First-order probabilistic languages (FOPLs) combine the expressive power of first-order logic with the uncertainty handling of probability theory. Our group aims to apply these languages to interesting real-world domains. However, as we consider FOPLs of increasing complexity, inference grows difficult; and so, when we define useful languages, we must simultaneously work on developing tractable inference algorithms.
In recent years, several families of FOPLs have been proposed, but no clear consensus has emerged about what the "right" language is, either in general, or in specific application domains. We are investigating these proposed languages with respect to expressive power, efficiency of inference, and ease of modeling.
Much of our current research is inspired by Avi Pfeffer's probabilistic relational models (PRMs), a FOPL family based on semantic networks. We have extended PRMs in several ways, most notably by removing the unique-names assumption, and thus introducing uncertainty over the number of objects present in the system. This has permitted us to apply our work to problems such as data association (vehicle tracking), and, more recently, citation clustering.
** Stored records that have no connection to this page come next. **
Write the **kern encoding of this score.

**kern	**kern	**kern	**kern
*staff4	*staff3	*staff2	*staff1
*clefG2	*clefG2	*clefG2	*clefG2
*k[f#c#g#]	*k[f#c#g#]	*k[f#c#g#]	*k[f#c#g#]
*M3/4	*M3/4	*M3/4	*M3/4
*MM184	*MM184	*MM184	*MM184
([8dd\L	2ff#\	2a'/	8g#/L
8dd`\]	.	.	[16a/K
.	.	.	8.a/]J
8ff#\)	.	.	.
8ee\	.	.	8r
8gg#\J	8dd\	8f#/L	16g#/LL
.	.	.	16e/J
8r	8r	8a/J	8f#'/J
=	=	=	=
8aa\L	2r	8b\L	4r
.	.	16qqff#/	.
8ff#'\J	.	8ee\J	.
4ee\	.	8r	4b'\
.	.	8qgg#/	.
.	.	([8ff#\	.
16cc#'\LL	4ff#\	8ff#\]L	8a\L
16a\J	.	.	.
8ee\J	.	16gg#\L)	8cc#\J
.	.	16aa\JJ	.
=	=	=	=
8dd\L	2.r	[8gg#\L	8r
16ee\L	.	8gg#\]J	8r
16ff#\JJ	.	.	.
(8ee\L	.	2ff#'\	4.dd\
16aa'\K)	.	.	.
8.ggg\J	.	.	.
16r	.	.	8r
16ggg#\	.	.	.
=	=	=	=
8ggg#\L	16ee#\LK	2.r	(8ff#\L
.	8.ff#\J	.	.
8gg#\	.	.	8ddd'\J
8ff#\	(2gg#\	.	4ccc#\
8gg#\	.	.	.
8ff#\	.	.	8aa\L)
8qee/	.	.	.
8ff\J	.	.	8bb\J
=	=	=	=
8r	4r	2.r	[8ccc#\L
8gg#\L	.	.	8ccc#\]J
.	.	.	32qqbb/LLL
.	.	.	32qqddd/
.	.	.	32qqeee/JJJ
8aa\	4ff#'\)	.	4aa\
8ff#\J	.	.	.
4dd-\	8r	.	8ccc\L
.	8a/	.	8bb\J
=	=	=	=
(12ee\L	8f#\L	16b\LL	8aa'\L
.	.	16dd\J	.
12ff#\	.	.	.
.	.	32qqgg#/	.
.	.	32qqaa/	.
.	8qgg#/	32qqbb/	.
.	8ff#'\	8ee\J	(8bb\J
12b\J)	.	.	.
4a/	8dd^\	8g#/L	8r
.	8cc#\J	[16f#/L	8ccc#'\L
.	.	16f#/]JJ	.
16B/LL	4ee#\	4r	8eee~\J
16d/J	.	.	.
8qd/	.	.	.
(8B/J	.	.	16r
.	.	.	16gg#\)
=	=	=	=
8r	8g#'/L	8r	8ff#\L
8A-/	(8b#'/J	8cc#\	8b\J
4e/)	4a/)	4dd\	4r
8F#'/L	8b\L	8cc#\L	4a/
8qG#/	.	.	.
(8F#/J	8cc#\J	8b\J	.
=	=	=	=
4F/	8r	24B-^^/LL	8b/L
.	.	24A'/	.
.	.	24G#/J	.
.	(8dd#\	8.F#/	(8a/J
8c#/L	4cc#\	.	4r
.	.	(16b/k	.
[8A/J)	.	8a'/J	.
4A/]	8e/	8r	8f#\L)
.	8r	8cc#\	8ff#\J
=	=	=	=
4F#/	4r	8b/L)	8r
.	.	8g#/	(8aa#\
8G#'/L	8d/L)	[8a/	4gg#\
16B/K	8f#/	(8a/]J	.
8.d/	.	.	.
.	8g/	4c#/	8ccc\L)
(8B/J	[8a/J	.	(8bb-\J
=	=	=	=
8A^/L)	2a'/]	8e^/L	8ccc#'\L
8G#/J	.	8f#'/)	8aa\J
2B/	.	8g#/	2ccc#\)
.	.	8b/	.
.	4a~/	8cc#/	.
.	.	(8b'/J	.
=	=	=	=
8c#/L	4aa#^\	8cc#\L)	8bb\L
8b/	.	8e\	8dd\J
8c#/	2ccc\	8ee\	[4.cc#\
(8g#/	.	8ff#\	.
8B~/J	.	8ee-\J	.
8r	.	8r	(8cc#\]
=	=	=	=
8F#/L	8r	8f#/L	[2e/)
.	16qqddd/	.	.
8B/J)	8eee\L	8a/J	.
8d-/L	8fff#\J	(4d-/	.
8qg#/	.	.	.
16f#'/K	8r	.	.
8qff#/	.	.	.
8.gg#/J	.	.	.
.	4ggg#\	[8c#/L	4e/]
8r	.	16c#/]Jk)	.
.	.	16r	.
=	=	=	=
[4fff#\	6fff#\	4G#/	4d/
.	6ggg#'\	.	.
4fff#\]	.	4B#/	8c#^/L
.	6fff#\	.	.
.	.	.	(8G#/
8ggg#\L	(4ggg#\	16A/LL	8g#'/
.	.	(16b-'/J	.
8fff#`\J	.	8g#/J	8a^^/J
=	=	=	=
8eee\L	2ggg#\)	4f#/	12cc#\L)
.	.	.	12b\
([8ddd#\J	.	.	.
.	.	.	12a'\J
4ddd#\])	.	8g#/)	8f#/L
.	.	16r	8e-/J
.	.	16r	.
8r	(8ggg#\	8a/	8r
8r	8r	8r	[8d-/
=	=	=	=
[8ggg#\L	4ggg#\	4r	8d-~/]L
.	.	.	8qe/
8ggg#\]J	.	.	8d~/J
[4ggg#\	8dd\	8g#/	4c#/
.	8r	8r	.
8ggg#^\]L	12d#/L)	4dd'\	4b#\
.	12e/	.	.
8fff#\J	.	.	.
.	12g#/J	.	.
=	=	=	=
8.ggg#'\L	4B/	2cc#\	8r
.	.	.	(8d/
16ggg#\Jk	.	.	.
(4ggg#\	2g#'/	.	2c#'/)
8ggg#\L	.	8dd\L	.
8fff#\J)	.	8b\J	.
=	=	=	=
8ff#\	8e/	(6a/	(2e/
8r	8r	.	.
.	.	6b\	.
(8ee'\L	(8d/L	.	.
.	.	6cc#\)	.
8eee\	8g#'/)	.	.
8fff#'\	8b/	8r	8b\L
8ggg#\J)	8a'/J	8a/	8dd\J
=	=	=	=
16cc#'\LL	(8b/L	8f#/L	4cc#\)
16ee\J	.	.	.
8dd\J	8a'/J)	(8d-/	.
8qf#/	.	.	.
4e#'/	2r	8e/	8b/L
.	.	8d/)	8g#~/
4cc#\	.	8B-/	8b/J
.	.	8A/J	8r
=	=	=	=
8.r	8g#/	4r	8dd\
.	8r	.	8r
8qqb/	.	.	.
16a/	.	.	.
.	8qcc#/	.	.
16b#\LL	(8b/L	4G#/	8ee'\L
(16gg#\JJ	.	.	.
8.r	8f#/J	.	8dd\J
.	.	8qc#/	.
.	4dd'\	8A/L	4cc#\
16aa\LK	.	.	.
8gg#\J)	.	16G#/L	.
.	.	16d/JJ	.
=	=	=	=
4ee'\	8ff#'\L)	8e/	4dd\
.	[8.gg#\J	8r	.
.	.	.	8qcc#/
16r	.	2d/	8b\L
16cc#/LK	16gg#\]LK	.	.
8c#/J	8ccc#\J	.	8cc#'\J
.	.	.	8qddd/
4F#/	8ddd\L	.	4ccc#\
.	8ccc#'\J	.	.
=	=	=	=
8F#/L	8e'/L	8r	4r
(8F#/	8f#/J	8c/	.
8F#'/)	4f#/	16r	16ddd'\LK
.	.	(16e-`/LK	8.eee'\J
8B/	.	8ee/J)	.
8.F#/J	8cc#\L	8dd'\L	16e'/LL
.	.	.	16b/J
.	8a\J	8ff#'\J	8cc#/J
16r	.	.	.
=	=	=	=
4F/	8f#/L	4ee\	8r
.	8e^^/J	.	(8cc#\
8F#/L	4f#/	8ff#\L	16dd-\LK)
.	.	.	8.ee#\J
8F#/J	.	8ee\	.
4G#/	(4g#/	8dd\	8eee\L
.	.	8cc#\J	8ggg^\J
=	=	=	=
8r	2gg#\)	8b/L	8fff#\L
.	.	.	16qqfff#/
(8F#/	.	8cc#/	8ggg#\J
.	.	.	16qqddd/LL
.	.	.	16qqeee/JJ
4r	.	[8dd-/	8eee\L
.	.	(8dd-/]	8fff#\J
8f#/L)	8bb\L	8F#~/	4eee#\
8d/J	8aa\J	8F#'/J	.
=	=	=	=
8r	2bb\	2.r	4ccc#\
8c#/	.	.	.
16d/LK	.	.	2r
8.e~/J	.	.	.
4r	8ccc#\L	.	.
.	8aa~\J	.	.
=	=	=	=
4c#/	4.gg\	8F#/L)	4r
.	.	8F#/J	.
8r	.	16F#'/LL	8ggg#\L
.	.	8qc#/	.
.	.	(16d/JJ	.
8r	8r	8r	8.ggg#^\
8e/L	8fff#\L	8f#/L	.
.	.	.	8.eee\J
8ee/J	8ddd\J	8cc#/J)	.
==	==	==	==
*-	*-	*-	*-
We plan to continue working on information extraction from the web, and also on problems from computational biology, such as modeling motifs in DNA sequences.
Exact inference in these domains is, in general, not tractable, and so we have developed an approximate approach based on the Markov Chain Monte Carlo algorithm, augmented by intelligent proposal distributions. We are also developing deterministic methods, in which the relational structure of the domain is used to motivate a structured variational approximation to the true posterior.